Should Costa’s course offerings be expanded?

By Megan Riordan
Staff Writer

The current course system that Mira Costa offers will prepare students adequately for college and allows for all students to excel in the classroom.

Currently, Costa provides students with academic courses greatly ranging in difficulty in order to reach both ends of the spectrum. Advanced Placement courses are available for students who want academic rigor and a fast-paced classroom. Honors and accelerated courses don’t provide the intense rigor of the AP courses but cover more material than the average College Prep course offered on campus.

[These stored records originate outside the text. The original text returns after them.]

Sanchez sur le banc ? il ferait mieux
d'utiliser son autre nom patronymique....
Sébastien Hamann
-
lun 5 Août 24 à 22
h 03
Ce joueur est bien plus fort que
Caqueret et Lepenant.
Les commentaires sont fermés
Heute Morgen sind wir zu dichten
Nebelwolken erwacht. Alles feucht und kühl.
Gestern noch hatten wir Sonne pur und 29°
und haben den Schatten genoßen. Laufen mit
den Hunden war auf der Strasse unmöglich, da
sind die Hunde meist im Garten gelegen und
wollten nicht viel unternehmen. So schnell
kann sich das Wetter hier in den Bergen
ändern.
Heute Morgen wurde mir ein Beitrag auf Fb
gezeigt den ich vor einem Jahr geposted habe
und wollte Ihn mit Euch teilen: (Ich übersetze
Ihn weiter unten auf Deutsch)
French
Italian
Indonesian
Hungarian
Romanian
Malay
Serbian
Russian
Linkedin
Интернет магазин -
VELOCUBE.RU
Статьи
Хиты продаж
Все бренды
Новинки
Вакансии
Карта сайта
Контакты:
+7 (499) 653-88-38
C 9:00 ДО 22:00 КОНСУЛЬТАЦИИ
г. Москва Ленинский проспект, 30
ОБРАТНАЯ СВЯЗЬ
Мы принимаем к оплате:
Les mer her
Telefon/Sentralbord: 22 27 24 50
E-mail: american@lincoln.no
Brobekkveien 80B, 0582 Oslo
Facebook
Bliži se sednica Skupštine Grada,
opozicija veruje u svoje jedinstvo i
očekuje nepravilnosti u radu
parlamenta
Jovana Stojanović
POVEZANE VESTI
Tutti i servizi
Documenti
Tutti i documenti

Currently, Mira Costa students can take AP courses if they meet the requirements set by the classes’ respective departments. If they do not meet the prerequisites of the course, students are given the option to wave into the class with teacher consent, in most cases. Although many believe AP classes should be made more readily available to students, the AP courses are rightfully geared toward students who are not only academically interested but also capable of higher level thinking. Expanding AP classes to a broader range of students takes away from the academic rigor of the courses built by teachers and high-achieving peers.

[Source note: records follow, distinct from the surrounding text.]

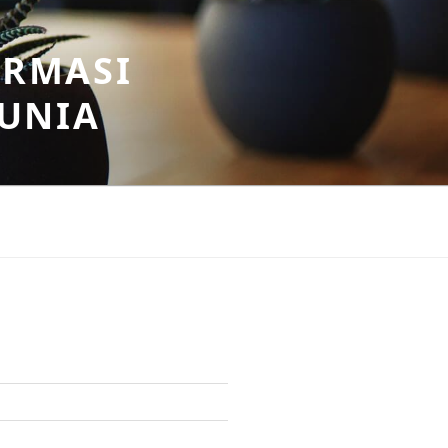
ORMASI
DUNIA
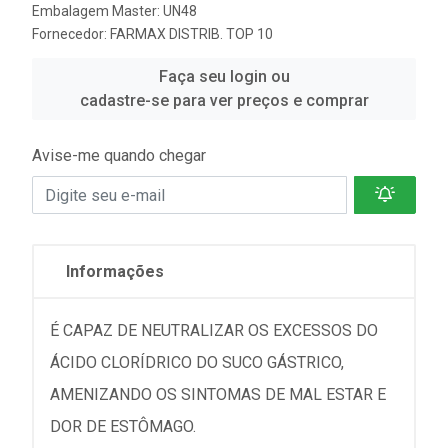
Embalagem Master: UN48
Fornecedor:
FARMAX DISTRIB. TOP 10
Faça seu login ou
cadastre-se para ver preços e comprar
Avise-me quando chegar
Informações
É CAPAZ DE NEUTRALIZAR OS EXCESSOS DO
ÁCIDO CLORÍDRICO DO SUCO GÁSTRICO,
AMENIZANDO OS SINTOMAS DE MAL ESTAR E
DOR DE ESTÔMAGO.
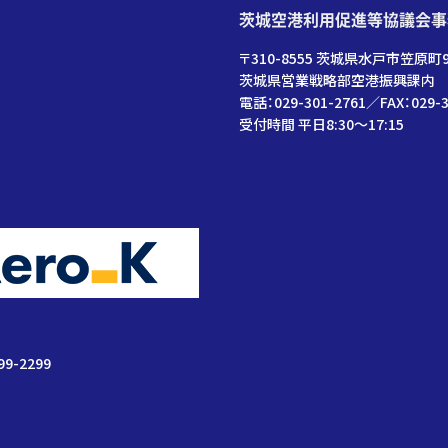
茨城空港利用促進等協議会事
〒310-8555 茨城県水戸市笠原町9
茨城県営業戦略部空港振興課内
電話：029-301-2761／FAX：029-3
受付時間 平日8:30～17:15
99-2299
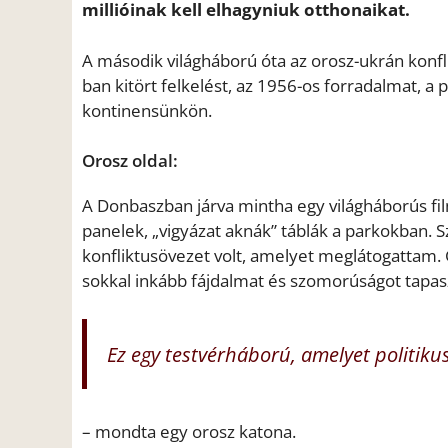
millióinak kell elhagyniuk otthonaikat.
A második világháború óta az orosz-ukrán konfl
ban kitört felkelést, az 1956-os forradalmat, a 
kontinensünkön.
Orosz oldal:
A Donbaszban járva mintha egy világháborús fil
panelek, „vigyázat aknák” táblák a parkokban. Sz
konfliktusövezet volt, amelyet meglátogattam
sokkal inkább fájdalmat és szomorúságot tapas
Ez egy testvérháború, amelyet politikus
– mondta egy orosz katona.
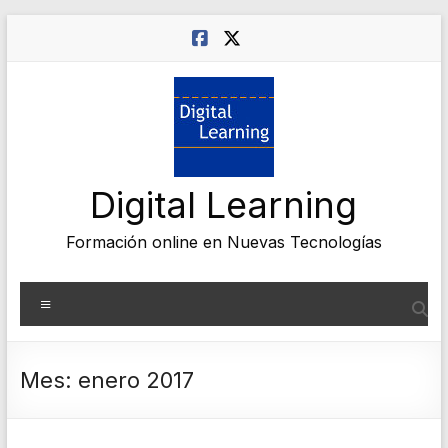
Saltar
al
contenido
Digital Learning
Formación online en Nuevas Tecnologías
Menú
Mes:
enero 2017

The lowering of prerequisites to allow more students to participate would challenge the rigor of such classes and would hurt more capable students. According to AP and CP Physics teacher Jonathan Lewis, even allowing students into advanced classes based on waiver forms alters how he teaches his AP and honors classes. When ill-prepared students enter his AP class, Lewis has to reteach basic concepts of the subject, leaving his class behind schedule. This additional review is unfair for prepared students because it makes it nearly impossible for the course to stay on schedule and hinders the learning process of those who are well-prepared.

Instead of being overloaded with too many AP classes or being overwhelmed in a single one, students can be adequately prepared for college in a CP class. Mira Costa Principal Dr. Ben Dale has been taking great strides to make CP classes focus better on the “middle student,” and for kids that had previously been placed in basic classes, Costa offers courses like Student Academic Support for extra help. Between SAS and CP options, as well as more challenging classes, the entire spectrum of students that attend Costa is covered.

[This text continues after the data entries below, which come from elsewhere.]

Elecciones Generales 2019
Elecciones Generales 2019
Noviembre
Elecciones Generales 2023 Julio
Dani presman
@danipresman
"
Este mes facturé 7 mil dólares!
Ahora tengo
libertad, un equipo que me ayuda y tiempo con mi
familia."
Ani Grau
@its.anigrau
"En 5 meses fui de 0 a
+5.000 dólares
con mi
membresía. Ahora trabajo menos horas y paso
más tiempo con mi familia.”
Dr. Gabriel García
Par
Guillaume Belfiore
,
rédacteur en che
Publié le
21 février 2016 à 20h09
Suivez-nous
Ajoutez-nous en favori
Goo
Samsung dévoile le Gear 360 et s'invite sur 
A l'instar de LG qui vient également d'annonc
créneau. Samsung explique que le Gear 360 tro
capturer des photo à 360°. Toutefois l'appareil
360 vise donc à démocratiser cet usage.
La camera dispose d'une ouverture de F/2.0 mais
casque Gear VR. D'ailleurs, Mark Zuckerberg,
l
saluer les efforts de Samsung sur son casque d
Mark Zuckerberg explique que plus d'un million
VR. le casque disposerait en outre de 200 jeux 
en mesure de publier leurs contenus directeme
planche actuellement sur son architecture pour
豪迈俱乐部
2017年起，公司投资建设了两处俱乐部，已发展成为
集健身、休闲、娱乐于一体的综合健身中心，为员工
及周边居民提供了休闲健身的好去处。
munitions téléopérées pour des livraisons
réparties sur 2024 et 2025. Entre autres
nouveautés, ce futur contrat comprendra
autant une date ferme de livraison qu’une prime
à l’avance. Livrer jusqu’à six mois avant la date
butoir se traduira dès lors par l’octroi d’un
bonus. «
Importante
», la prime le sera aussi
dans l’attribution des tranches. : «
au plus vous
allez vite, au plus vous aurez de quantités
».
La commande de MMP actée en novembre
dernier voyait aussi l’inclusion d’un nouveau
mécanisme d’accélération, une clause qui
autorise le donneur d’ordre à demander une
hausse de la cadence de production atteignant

A wider acceptance of students into AP courses would increase the amount of students per class, giving students less individual attention by the teacher. With a decrease in attention, not only will students that are well prepared for the class and that have met expectations not receive the attention necessary to thrive in the class, but students who greatly struggle in the class will find it hard to keep up in such a course.

Furthermore, the honors accelerated courses that Costa provides like Algebra 3/4 with Trig, Accelerated English 3-4, or Honors Chemistry give an excellent chance for students to challenge themselves if they are not quite ready for a full-on AP curriculum. They are a also a good middle ground for students who take one or more AP classes and don’t want to be overloaded in every subject they have a class in.
CP classes at Costa have been proven effective. The majority of students fill their classes mostly with CP classes, and Costa’s Academic Performance Index in the last five years has seen consistent annual increases. If it’s not broken, don’t fix it.

In order to have a productive learning environment, AP and CP classes must be separated and be distinguishable. The maintaining of CP classes is necessary to ensure an effective, predictable and focused learning environment for all types of Mira Costa students.